## ACTION ITEM
Filter the records below for the word "filterUnits". Copy each line that holds it.

## Stored data entries
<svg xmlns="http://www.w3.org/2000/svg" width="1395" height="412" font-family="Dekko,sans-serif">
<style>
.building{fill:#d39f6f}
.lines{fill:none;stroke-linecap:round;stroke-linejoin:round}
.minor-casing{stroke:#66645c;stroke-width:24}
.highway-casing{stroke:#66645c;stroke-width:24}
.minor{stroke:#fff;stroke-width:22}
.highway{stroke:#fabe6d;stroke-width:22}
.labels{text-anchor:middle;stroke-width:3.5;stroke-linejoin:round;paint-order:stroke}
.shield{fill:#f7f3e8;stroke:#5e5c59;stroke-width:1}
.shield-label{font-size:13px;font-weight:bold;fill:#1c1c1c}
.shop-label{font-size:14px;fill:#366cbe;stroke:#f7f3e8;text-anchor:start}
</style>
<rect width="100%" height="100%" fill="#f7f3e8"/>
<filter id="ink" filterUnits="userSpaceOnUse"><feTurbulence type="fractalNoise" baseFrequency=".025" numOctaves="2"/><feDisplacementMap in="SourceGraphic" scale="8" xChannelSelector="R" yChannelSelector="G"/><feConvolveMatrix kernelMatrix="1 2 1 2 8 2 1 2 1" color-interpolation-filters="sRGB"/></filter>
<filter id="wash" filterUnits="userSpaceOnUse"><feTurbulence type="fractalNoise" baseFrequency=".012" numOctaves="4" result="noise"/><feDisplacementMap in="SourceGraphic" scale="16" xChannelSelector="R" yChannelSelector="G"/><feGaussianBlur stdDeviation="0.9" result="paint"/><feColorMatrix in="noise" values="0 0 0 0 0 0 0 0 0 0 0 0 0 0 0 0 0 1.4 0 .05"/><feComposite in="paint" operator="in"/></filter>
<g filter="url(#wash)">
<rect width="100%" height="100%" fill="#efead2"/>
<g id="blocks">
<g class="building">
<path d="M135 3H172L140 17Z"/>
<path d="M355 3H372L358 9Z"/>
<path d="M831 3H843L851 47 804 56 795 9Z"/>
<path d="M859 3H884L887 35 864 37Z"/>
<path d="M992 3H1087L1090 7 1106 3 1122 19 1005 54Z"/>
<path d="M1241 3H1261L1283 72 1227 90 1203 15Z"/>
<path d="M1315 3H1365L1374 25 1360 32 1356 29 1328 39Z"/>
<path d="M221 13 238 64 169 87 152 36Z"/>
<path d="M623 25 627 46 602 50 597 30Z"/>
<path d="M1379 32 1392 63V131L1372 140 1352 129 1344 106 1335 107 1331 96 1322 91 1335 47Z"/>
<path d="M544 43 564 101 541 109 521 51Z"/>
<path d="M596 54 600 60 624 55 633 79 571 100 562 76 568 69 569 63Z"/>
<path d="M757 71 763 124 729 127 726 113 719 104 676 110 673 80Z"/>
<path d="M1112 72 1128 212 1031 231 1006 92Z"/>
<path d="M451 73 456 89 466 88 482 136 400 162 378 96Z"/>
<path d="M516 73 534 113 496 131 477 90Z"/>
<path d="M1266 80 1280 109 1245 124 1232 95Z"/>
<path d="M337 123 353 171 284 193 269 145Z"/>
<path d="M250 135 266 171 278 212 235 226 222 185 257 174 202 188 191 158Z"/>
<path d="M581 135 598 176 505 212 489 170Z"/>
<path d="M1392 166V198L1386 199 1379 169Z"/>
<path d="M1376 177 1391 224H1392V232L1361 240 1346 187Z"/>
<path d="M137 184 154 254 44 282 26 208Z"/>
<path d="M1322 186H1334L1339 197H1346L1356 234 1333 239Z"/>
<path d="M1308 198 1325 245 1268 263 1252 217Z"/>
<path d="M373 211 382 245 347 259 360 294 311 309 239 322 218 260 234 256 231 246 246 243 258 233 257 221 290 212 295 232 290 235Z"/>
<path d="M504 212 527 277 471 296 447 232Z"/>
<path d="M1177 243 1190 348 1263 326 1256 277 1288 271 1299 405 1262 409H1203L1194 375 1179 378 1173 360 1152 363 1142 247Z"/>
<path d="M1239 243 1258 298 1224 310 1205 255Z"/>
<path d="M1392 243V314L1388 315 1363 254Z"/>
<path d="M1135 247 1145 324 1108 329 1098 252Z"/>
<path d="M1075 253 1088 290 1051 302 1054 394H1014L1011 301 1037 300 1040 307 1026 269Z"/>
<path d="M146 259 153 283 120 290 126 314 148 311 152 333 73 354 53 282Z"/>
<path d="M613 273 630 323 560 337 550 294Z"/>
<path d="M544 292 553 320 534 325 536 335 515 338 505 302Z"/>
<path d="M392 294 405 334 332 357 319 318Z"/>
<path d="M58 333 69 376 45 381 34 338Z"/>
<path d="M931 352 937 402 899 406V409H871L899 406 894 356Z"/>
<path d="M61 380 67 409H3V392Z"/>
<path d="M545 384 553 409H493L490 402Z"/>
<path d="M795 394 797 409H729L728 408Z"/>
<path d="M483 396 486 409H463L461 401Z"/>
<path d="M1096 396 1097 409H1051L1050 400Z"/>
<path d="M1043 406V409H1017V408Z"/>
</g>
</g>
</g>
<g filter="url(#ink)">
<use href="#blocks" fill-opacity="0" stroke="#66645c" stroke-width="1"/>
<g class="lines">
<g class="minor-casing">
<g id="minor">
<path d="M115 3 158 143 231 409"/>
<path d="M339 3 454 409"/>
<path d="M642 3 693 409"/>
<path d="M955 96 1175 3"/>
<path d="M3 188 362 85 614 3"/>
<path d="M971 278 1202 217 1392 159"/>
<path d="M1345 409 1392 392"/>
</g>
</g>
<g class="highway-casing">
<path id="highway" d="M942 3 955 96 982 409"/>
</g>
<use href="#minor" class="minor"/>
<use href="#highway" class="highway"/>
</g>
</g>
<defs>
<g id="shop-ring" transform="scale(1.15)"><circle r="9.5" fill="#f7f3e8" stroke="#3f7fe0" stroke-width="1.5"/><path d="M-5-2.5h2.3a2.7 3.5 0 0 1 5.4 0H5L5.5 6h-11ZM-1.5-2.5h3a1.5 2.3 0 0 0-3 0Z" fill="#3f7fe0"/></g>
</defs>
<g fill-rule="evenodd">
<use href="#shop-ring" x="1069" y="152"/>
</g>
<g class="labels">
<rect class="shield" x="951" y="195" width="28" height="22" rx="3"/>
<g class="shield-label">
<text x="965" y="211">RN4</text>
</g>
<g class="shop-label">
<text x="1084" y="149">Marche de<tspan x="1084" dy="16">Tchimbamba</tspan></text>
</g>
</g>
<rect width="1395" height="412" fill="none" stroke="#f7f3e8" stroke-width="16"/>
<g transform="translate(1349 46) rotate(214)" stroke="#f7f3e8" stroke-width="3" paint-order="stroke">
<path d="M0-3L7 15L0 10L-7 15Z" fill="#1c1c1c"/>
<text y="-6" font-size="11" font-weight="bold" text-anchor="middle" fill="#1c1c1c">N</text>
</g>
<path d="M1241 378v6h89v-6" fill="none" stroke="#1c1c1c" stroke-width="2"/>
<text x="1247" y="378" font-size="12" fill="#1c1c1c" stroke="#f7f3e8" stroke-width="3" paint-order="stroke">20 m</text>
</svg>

## EXERCISE ANSWER
<filter id="ink" filterUnits="userSpaceOnUse"><feTurbulence type="fractalNoise" baseFrequency=".025" numOctaves="2"/><feDisplacementMap in="SourceGraphic" scale="8" xChannelSelector="R" yChannelSelector="G"/><feConvolveMatrix kernelMatrix="1 2 1 2 8 2 1 2 1" color-interpolation-filters="sRGB"/></filter>
<filter id="wash" filterUnits="userSpaceOnUse"><feTurbulence type="fractalNoise" baseFrequency=".012" numOctaves="4" result="noise"/><feDisplacementMap in="SourceGraphic" scale="16" xChannelSelector="R" yChannelSelector="G"/><feGaussianBlur stdDeviation="0.9" result="paint"/><feColorMatrix in="noise" values="0 0 0 0 0 0 0 0 0 0 0 0 0 0 0 0 0 1.4 0 .05"/><feComposite in="paint" operator="in"/></filter>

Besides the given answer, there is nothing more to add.